A total of 90 credits. At least 48 must be course credits (see the Mathematics Graduate Catalog) and at least 30 must be research credits. Incoming students who have already taken graduate classes elsewhere (e.g., for a master's degree) may have a maximum of 30 credits transferred. Transfer credit will be determined by the Department’s Graduate Program Committee.

• General Exam. This is a written exam covering analysis, complex variables, and algebra. A detailed description of the subjects covered, as well as suggested references, are available from the Mathematics Department. This exam is offered twice a year, at the beginning of the fall and spring semesters. The General Exam should be taken before the student has accumulated 30 credits beyond the bachelor’s degree or within the first year of study at Stevens. One failure of the General Exam is allowed. A second failure will result in the students being dropped from the Ph.D. program.
• Ph.D. Candidacy Presentation.

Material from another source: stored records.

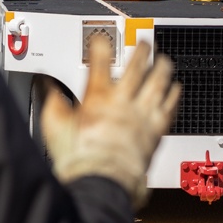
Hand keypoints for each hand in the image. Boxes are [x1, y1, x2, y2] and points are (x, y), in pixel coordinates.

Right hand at [42, 38, 179, 208]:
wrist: (102, 182)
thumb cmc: (80, 158)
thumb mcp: (54, 125)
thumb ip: (53, 101)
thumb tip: (47, 87)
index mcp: (98, 96)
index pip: (100, 61)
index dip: (101, 45)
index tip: (101, 40)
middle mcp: (123, 101)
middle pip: (137, 66)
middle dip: (141, 50)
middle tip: (144, 42)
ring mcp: (142, 115)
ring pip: (158, 82)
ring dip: (162, 67)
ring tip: (164, 59)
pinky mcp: (155, 131)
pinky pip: (169, 106)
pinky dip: (173, 94)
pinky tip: (175, 88)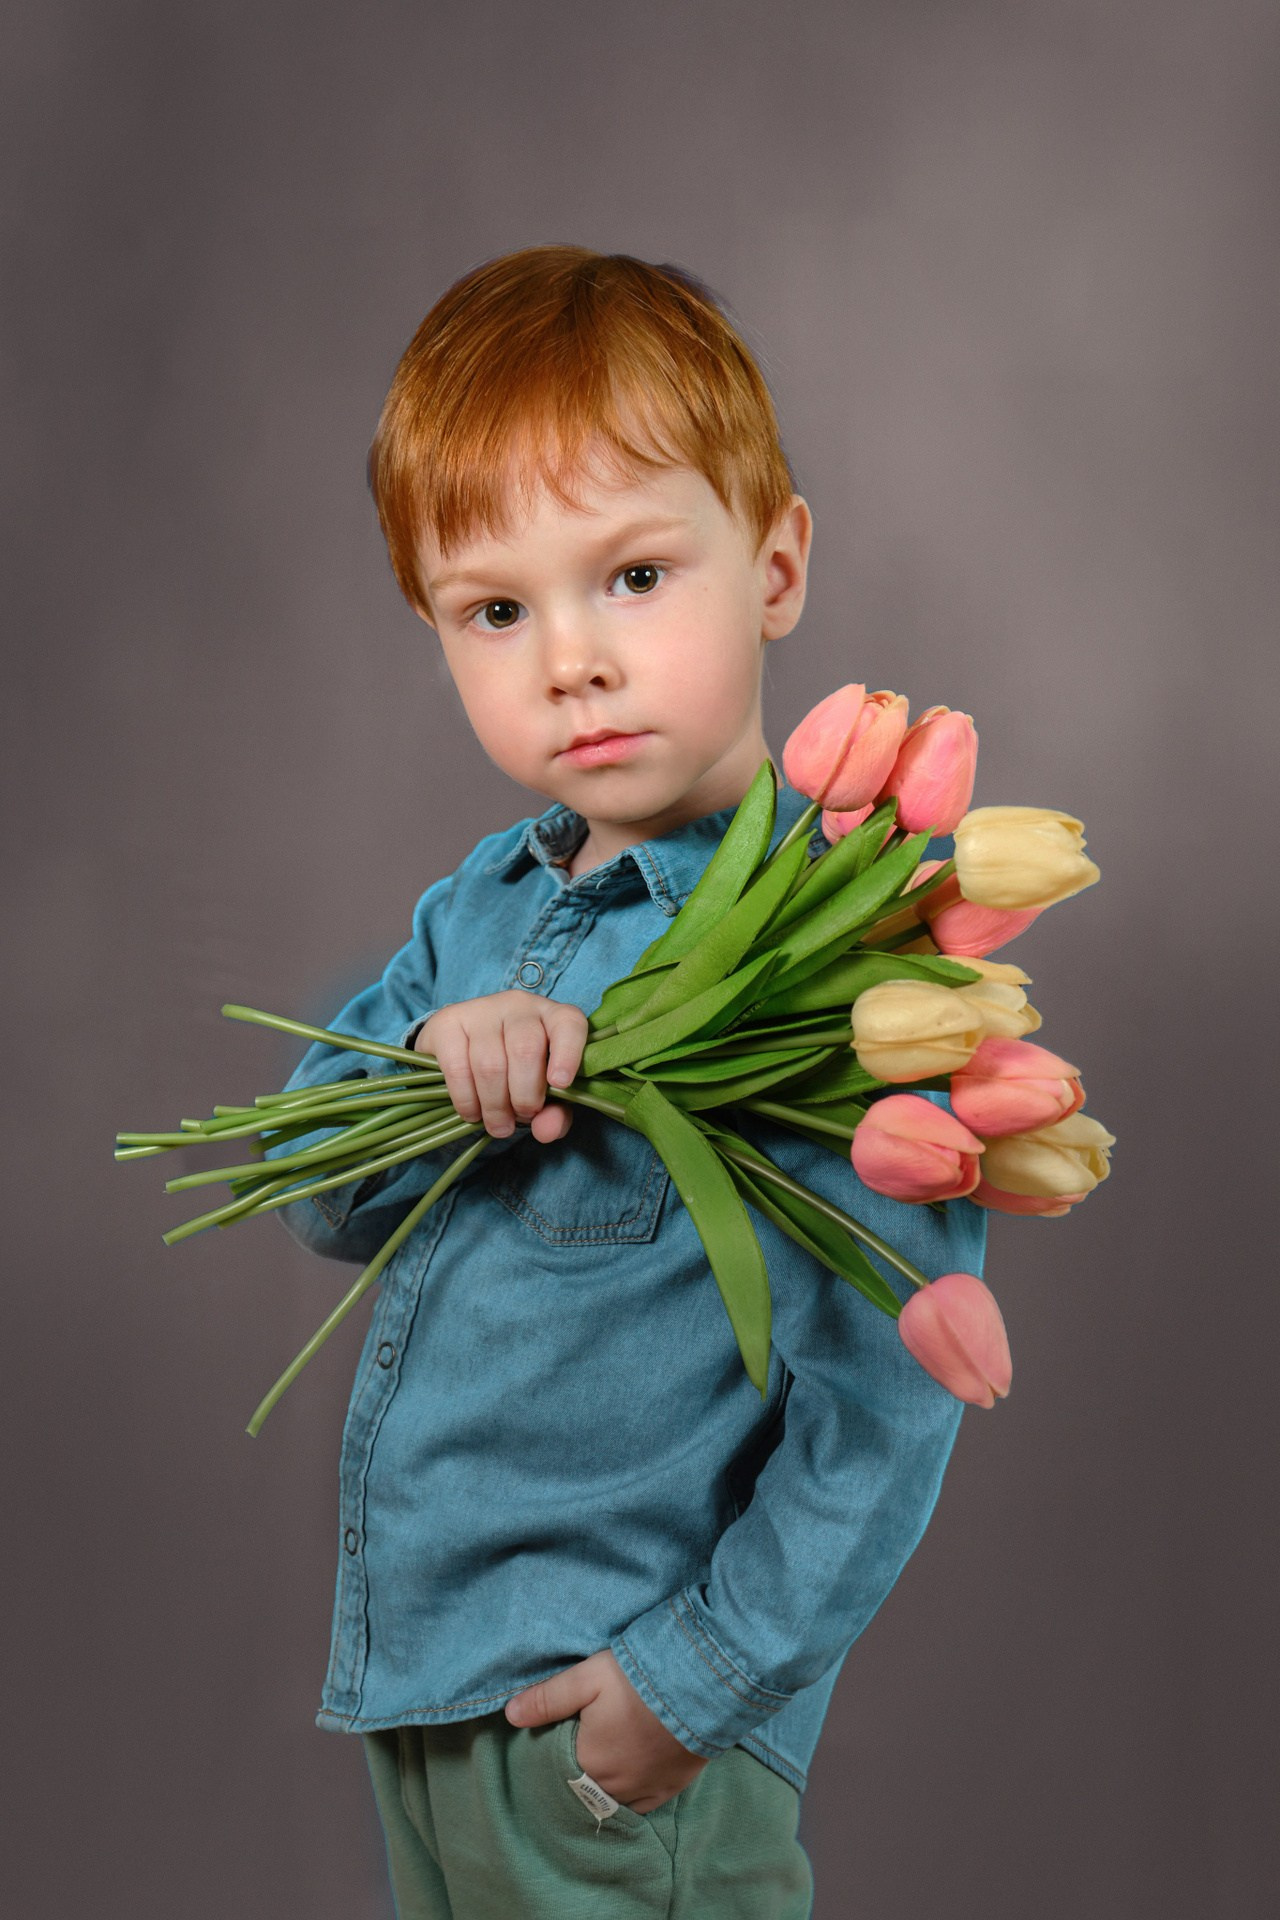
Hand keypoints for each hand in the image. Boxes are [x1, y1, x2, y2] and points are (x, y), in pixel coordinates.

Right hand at [415, 991, 586, 1145]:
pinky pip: (457, 1068)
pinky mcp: (447, 1022)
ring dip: (495, 1105)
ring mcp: (480, 1010)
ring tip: (499, 1125)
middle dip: (525, 1096)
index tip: (560, 1084)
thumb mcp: (542, 1092)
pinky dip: (467, 1099)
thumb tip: (547, 1131)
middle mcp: (517, 1006)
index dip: (568, 1053)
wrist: (462, 1049)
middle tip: (522, 1117)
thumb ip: (554, 1113)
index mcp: (551, 1016)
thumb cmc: (514, 1072)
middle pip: (525, 1049)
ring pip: (490, 1063)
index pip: (568, 1023)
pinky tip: (472, 1112)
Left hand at [505, 1649, 709, 1813]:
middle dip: (578, 1774)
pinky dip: (631, 1798)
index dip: (553, 1757)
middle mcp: (612, 1786)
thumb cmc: (638, 1679)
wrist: (700, 1686)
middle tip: (579, 1750)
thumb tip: (510, 1715)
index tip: (555, 1740)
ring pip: (612, 1800)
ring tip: (600, 1766)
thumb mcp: (587, 1678)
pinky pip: (642, 1805)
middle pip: (585, 1788)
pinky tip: (627, 1784)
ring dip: (603, 1788)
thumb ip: (547, 1698)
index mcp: (587, 1762)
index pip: (558, 1771)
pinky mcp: (669, 1788)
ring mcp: (643, 1790)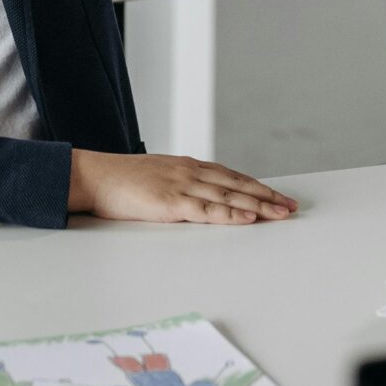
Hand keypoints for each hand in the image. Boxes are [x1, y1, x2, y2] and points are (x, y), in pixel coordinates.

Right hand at [68, 151, 297, 225]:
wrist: (94, 176)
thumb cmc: (119, 181)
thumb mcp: (155, 178)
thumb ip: (177, 185)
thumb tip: (194, 199)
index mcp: (186, 166)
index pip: (230, 175)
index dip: (255, 186)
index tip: (276, 195)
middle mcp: (190, 172)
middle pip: (237, 184)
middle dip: (267, 196)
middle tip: (291, 206)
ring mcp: (182, 185)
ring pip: (229, 196)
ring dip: (258, 206)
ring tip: (281, 214)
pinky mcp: (171, 203)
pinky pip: (207, 210)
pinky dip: (231, 214)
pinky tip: (248, 219)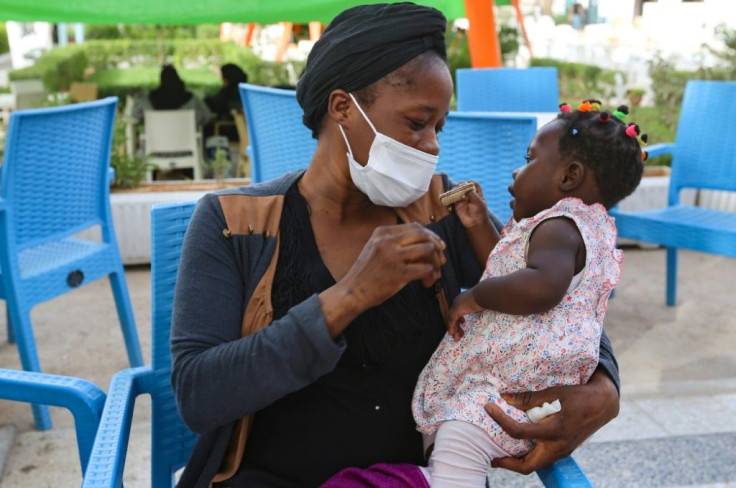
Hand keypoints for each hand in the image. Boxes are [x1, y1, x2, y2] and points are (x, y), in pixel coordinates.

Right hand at [320, 223, 446, 336]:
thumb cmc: (367, 272)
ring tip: (434, 273)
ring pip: (428, 250)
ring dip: (436, 263)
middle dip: (437, 246)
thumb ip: (394, 239)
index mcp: (382, 232)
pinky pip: (426, 269)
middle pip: (424, 235)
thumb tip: (424, 235)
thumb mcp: (375, 247)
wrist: (353, 292)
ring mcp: (393, 257)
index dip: (430, 236)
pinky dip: (431, 275)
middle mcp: (387, 241)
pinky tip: (427, 283)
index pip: (415, 227)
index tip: (437, 246)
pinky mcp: (399, 274)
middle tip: (441, 260)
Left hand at [447, 289, 482, 340]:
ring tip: (455, 337)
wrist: (483, 294)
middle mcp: (457, 301)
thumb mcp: (479, 304)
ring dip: (454, 329)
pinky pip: (452, 320)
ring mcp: (456, 305)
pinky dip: (451, 327)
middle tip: (457, 334)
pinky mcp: (456, 309)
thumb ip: (475, 308)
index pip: (458, 311)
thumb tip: (480, 309)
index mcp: (462, 300)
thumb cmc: (484, 298)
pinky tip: (452, 333)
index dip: (459, 318)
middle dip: (456, 326)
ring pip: (452, 319)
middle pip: (454, 316)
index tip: (462, 324)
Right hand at [453, 182, 487, 229]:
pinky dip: (452, 196)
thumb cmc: (480, 212)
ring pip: (458, 192)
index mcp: (477, 194)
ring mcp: (463, 200)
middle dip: (462, 185)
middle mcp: (469, 196)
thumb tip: (463, 185)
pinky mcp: (457, 205)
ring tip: (456, 191)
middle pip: (464, 187)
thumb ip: (471, 193)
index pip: (474, 185)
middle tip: (460, 186)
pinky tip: (453, 196)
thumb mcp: (478, 201)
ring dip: (456, 190)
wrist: (476, 223)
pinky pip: (453, 198)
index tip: (468, 183)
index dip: (471, 182)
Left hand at [484, 368, 618, 474]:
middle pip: (527, 466)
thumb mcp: (555, 392)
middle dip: (506, 463)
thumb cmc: (580, 396)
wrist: (603, 405)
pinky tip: (518, 446)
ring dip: (516, 462)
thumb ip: (530, 397)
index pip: (519, 432)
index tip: (488, 407)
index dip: (500, 420)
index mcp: (554, 431)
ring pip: (535, 465)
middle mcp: (558, 447)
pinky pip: (542, 459)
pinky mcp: (563, 450)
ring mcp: (562, 452)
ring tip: (500, 452)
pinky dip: (527, 456)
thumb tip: (505, 397)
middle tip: (490, 456)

After the General Exam, the student will choose a thesis advisor in the area of his/her special interest. The Ph.D. Committee can provide help and advice with this important choice. In collaboration with the thesis advisor, the student will compose a plan of study in the field of interest and present this plan to the Department.
• Dissertation. The final and most important step of the Ph.D. program is writing a dissertation of publishable quality. This will embody the results of the student's original research in mathematics, and the dissertation will be presented by the student at a public defense. If the suitably appointed Dissertation Committee approves the defense, the student will be recommended to the Office of Graduate Admissions for the Ph.D. degree.

Financial Aid

The Department supports a limited number of Ph.D. students through teaching assistantships which entitle the recipients to a salary and a waiver of their tuition costs. Teaching assistants are considered for renewal each year, depending on teaching skills and progress towards graduation. Save for exceptional cases, Teaching Assistantships are normally not granted for more than five years and are usually available only for students entering in the Fall. In any case, applications should be received by the deadlines mentioned above under the heading Admission Criteria.

Students who wish to be considered for a Teaching Assistantship beginning their first year should mention this in their Personal Statement. If they already possess some teaching experience, they are encouraged to send any useful documents that address their teaching skills, such as letters of recommendation, evaluation forms, teaching awards, etc. However, no teaching experience is required for an incoming student to be considered for a Teaching Assistantship.